» Exercise aim
Copy the text of every item below word for word, including each answer, and leave out the pictures.

(Beginning of Dataset excerpts)

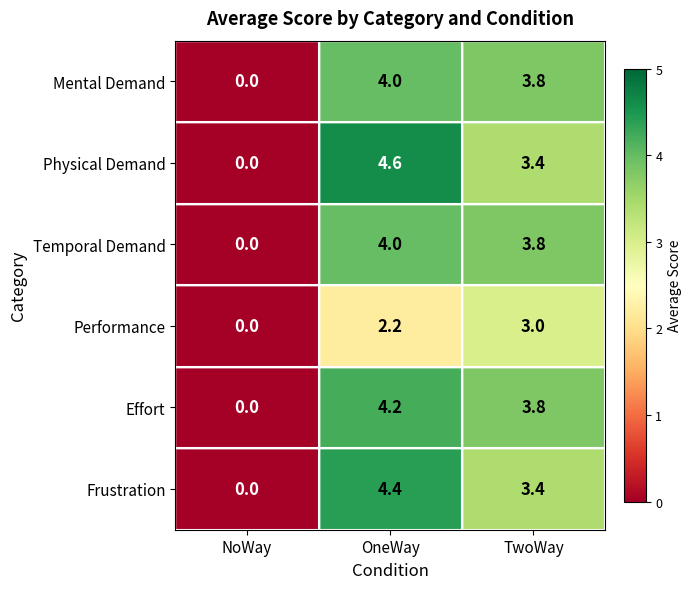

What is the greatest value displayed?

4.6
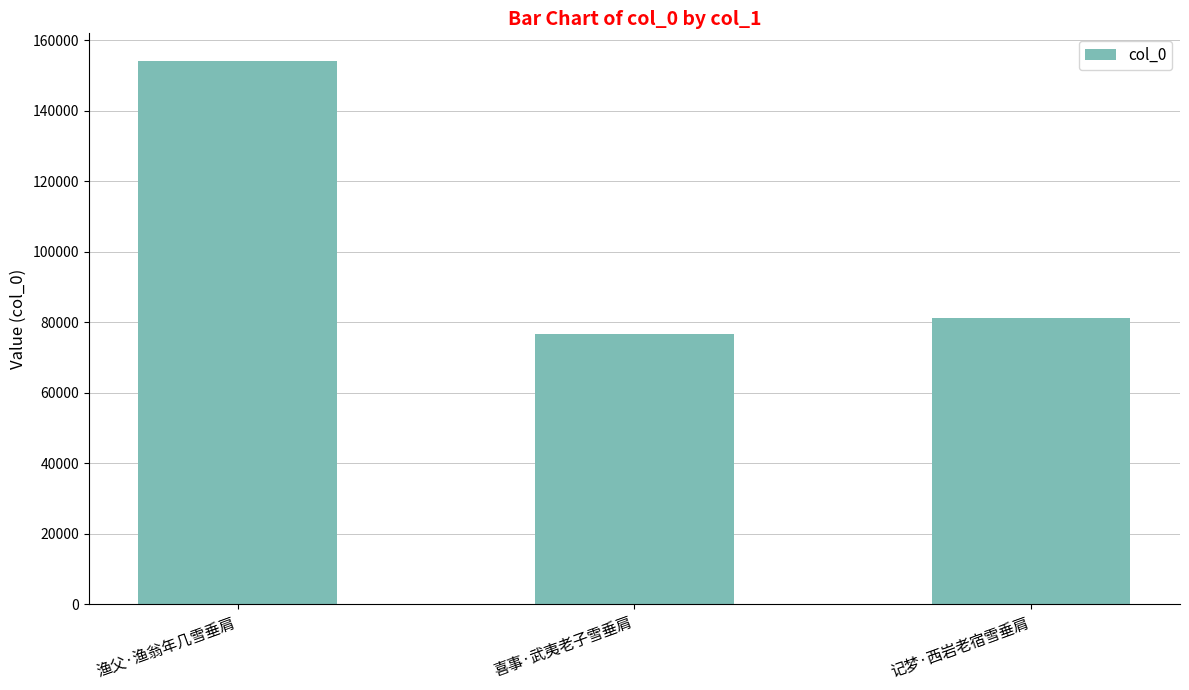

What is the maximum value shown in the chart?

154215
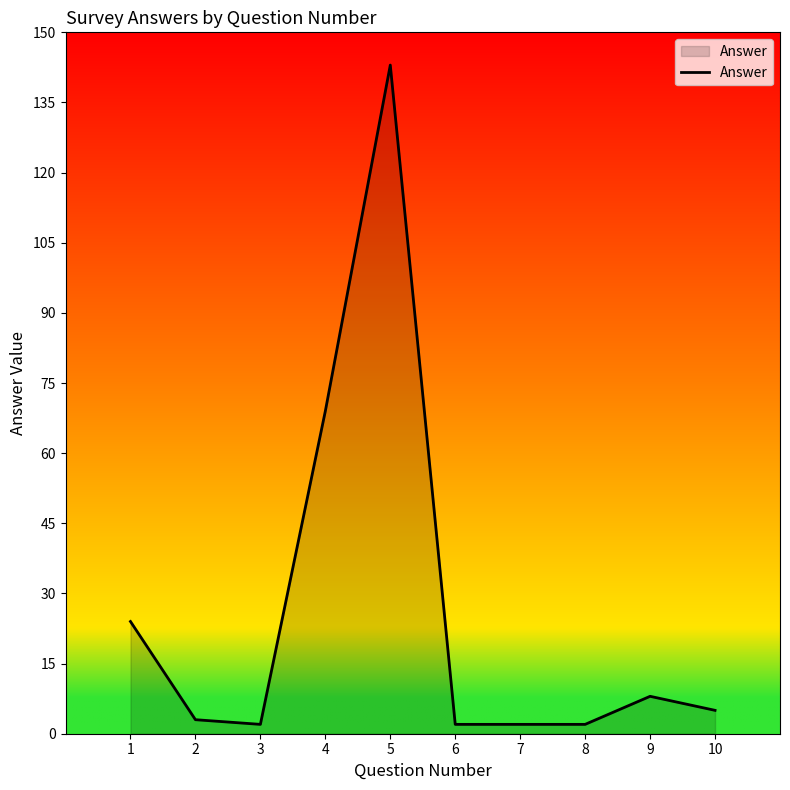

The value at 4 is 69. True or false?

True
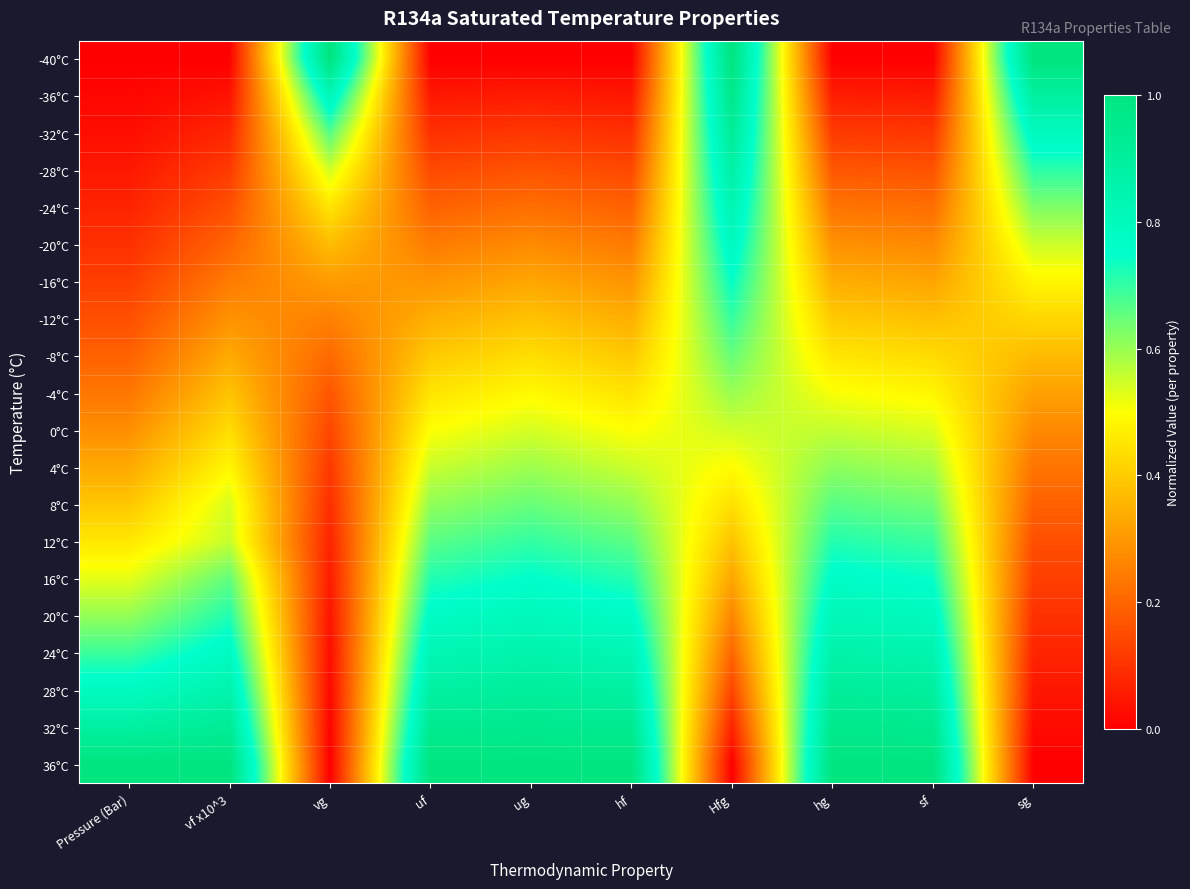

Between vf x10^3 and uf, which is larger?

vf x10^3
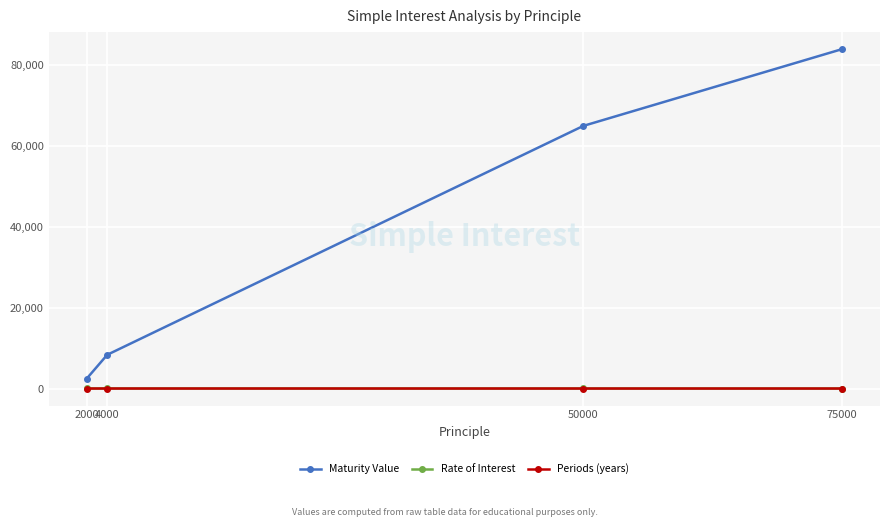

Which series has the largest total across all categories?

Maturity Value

(End of Dataset excerpts)

» Task output
What is the greatest value displayed?

4.6

What is the maximum value shown in the chart?

154215

The value at 4 is 69. True or false?

True

Between vf x10^3 and uf, which is larger?

vf x10^3

Which series has the largest total across all categories?

Maturity Value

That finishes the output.